There is a magnet program for nursing, and hospitals can apply for magnet status, if they meet certain benchmarks in how their nursing programs at their institutions are run. And these magnet programs tend to have higher retention, higher job satisfaction for their nurses. A lot of these have to do with creating opportunities for nurses to continue to grow in their career and in their fields. This through continuing nursing education, leadership opportunities—just growth. We all need to grow and what we’re doing, you know?
They also have policies around nurse staffing, they have continuous quality, and they have a culture around organization and leadership for their nurses. Every floor would have a nurse leader, every shift would have a nurse leader. There’s a very well-developed framework for how the nursing communication happens, how hospital-level policy gets down to every single person that works there.
So, creating those really open lines of communication, creating education opportunities, creating leadership opportunities, creating career growth opportunities, are really, really important. And you see, I think, from this survey, what the nurses are describing as reasons why they’re leaving or considering to leave their job, are because perhaps those avenues are not being addressed in their workplace.
HCPLive: In relation to COVID-19: Imaginably, a lot of external factors outside of the actual job—especially this year, where this is the first time we’ve seen a healthcare matter not only this large in scope, but so politicized and discussed—are now driving burnout.
Would you guess that we have we seen such an effect before, in terms of external factors in driving caregiver burnout and stress?
Shah: Yeah, that’s such a good question. I think you’re right. There’s been a lot of politicization of a public health issue where there’s nothing political about it. This is a public health issue that we as a country have to come together around. I can’t think of anything off the top of my head that has put especially hospital staffing in the center of a political issue in this way.
I imagine the closest thing is probably, in my opinion, the AIDS epidemic, where you might have had hospital staff that might not want to take care of certain patients because of the stigma associated with it. But this is on a much larger and different scale, I would say, then what we have ever previously experienced.

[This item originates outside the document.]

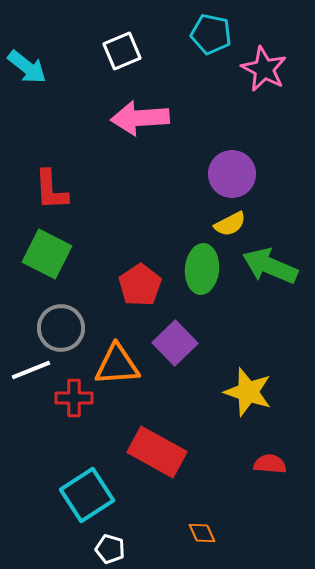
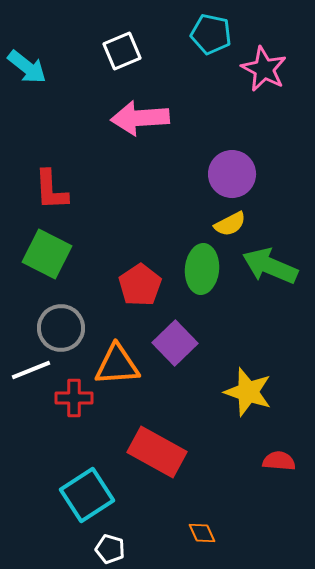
red semicircle: moved 9 px right, 3 px up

HCPLive: And the shift in discussion surrounding healthcare as a politicized issue, as brought on by COVID-19, is still fairly young. Is there a chance its effect on nurse and caregiver satisfaction and retention could worsen over time?
Shah: It’s so challenging, because we already had some pretty stark disparities in terms of health access and care, and I think those are only getting worse and growing. I personally think the issue of nurse burnout and nurse staffing is going to be particularly relevant and very unique to this pandemic, because nurses are predominantly a female workforce. And I think that’s quite unique to nurses compared to other healthcare providers even.
This is just me, but I think that women have been disproportionately impacted in terms of what they have to balance. Before a pandemic, 10% of nurses who left their job. Of those, over 30% are saying it’s because of burnout. Then in a pandemic, or post-pandemic, I would imagine that that that can’t get any better.